→ AVAILABLE RECORDS:
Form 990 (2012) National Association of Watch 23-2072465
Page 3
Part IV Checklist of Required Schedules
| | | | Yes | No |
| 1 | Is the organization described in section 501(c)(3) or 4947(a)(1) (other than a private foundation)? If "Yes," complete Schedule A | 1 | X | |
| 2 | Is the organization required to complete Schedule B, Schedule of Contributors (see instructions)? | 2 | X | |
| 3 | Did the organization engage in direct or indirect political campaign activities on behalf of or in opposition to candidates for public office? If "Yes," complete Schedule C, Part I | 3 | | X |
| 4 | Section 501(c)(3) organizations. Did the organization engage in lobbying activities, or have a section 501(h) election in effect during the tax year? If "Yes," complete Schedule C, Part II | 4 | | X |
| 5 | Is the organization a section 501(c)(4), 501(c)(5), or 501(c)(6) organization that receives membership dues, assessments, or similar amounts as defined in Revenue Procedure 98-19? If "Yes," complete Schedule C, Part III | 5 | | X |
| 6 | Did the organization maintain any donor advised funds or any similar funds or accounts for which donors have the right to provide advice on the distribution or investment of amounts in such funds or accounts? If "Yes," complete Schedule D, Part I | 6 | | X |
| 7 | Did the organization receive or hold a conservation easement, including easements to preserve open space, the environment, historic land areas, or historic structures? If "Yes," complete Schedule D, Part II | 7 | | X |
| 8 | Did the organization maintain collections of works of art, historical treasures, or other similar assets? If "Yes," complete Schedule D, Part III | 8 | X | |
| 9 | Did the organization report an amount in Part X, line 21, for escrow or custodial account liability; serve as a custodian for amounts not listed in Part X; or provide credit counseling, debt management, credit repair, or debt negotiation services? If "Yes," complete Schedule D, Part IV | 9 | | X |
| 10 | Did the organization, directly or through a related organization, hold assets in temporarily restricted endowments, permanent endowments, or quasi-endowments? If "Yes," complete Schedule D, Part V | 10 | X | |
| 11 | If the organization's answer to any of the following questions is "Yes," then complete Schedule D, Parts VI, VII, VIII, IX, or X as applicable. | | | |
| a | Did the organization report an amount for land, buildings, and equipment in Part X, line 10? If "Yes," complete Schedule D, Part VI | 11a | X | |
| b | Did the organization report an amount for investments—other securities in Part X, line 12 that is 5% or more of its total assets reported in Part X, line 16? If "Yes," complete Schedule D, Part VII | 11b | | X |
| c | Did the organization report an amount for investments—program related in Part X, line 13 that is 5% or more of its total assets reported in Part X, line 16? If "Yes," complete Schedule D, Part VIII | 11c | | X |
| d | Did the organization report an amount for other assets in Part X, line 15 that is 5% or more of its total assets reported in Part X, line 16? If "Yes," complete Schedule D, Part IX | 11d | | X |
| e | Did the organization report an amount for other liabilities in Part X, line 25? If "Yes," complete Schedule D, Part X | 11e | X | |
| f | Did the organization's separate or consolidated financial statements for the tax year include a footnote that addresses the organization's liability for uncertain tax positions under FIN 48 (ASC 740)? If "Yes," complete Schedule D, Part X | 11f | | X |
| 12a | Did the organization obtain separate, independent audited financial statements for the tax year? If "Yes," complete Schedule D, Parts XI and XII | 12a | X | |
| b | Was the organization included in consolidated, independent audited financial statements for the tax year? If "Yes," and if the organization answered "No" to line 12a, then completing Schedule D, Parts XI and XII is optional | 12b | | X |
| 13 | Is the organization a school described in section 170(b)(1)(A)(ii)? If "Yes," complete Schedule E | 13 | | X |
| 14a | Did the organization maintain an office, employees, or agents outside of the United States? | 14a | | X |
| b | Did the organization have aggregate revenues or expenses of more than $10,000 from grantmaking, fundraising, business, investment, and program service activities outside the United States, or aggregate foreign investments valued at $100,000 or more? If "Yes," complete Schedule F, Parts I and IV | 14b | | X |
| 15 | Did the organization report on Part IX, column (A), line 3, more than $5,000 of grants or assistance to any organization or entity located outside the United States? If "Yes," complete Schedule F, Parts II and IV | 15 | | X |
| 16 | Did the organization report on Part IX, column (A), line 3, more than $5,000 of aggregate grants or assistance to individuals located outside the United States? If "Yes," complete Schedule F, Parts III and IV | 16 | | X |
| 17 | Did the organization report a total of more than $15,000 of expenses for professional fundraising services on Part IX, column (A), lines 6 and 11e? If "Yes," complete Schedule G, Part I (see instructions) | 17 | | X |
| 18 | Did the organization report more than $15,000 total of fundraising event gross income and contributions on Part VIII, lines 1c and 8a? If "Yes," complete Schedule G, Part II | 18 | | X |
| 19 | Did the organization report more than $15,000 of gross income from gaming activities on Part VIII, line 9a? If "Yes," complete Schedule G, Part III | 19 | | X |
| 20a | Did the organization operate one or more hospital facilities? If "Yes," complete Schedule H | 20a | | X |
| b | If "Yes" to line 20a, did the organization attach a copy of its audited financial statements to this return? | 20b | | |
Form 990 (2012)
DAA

→ WHAT YOU HAVE TO DO:
Filter this listing and copy only the lines holding the word "land".

→ ANSWER SPACE:
| 7 | Did the organization receive or hold a conservation easement, including easements to preserve open space, the environment, historic land areas, or historic structures? If "Yes," complete Schedule D, Part II | 7 | | X |
| a | Did the organization report an amount for land, buildings, and equipment in Part X, line 10? If "Yes," complete Schedule D, Part VI | 11a | X | |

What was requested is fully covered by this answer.